Items listed in a dataset:
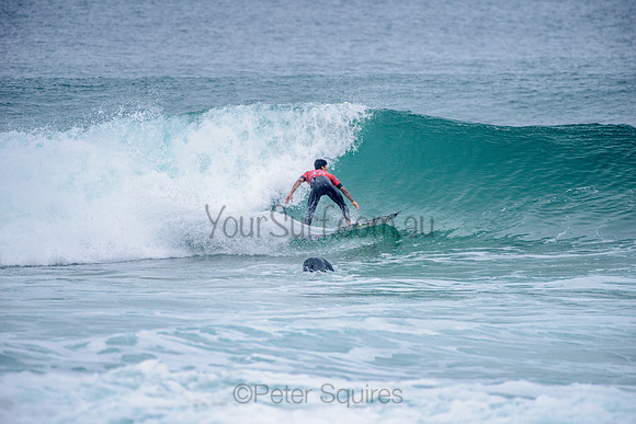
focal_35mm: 500
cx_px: 318
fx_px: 8835
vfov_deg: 2.8
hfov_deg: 4.1
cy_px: 212
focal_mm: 500
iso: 250
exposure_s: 1/2000
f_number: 5.6
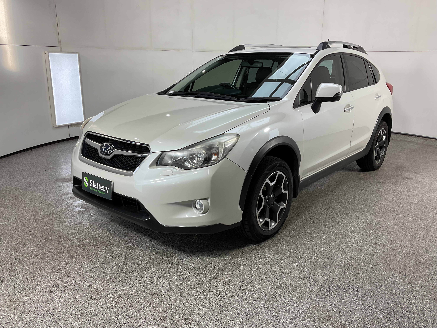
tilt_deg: -15.2
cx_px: 218
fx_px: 366
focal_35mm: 29
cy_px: 164
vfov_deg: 48.2
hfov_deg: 61.7
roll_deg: -0.9
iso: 16
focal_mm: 3
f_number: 1.8
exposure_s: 1/113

Your objective: Final stretch of the data: repeat exactly each line from the one containing "f_number: 5.6" through the last, and omit all pictures.

Answer box:
f_number: 5.6
tilt_deg: -15.2
cx_px: 218
fx_px: 366
focal_35mm: 29
cy_px: 164
vfov_deg: 48.2
hfov_deg: 61.7
roll_deg: -0.9
iso: 16
focal_mm: 3
f_number: 1.8
exposure_s: 1/113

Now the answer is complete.